Изменить стиль страницы

— Говорил, — подтвердила Фло. — Бедный папочка.

— Интересно, почему вдруг он говорил такие странные вещи, — сказала Мария. Ей не хотелось давить на детей, но было необходимо узнать подробности.

— А что тут странного? — спросил Саймон. — Он был прав — теперь она там, так ведь?

— Она очень вас любит, — сказала Мария.

— Ага, любит, — произнес Саймон, упершись взглядом в свои колени. Дети были в пижамах; у мальчика она была фланелевая, с нарисованными динозаврами, и он пальцем ковырял дырку, начинавшуюся возле головы стегозавра.

— Конечно, любит, — повторила Мария, потрясенная его тоном.

Саймон повернул голову и скривил рот в лукавой ухмылке.

— Я знаю, — добавил он. — Я же сказал: «Ага, любит».

От его слов у Марии мурашки пробежали по спине.
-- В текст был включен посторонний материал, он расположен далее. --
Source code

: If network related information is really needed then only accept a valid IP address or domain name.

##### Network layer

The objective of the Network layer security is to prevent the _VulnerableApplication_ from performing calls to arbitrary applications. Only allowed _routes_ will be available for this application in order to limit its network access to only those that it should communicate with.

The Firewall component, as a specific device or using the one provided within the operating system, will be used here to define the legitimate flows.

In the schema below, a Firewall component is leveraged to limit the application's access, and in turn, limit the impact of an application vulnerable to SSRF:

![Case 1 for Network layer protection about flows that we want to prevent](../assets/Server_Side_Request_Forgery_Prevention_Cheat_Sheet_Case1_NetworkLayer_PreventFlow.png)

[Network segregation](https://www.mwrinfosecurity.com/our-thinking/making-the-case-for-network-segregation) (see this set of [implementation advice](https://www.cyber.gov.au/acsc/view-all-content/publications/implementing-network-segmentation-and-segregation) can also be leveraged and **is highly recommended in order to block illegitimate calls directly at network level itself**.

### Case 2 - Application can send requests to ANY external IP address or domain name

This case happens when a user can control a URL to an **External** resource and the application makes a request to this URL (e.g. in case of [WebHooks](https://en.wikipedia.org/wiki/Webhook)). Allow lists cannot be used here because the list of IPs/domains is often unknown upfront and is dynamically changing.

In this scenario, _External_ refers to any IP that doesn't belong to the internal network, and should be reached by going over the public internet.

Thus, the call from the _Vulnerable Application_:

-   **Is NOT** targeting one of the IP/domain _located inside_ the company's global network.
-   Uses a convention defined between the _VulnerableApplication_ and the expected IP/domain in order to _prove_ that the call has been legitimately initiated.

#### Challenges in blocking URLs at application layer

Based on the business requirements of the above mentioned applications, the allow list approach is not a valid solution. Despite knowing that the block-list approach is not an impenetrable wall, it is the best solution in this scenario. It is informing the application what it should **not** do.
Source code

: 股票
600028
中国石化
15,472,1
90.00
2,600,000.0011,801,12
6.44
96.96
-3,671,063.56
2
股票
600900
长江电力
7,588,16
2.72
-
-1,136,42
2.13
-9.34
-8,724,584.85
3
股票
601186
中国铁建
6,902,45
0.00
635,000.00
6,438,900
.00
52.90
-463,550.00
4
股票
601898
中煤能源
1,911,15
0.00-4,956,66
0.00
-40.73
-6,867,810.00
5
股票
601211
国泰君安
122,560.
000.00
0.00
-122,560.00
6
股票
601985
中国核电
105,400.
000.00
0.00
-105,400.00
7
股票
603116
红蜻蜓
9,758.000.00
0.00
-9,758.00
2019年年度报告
Она с ужасом думала о том, чему ее племянники стали невольными свидетелями. Боб Фредериксон, окружной прокурор, который учился с Софи в одном классе, сообщил Питеру, что в Гордона пять раз выстрелили из револьвера 38-го калибра, потом выбросили тело из окна и несколько раз проехали по нему колесами автомобиля. Револьвер полицейские пока не нашли, однако они были уверены, что это было оружие Гордона, которое он хранил в тумбочке возле кровати. Софи ни в чем не сознавалась и пока что находилась в тюремном медицинском изоляторе: у нее был вывих плеча, растяжение связок кисти и множественные ушибы на теле.

— Я хочу, чтобы у нас был телевизор, — снова сказал Саймон.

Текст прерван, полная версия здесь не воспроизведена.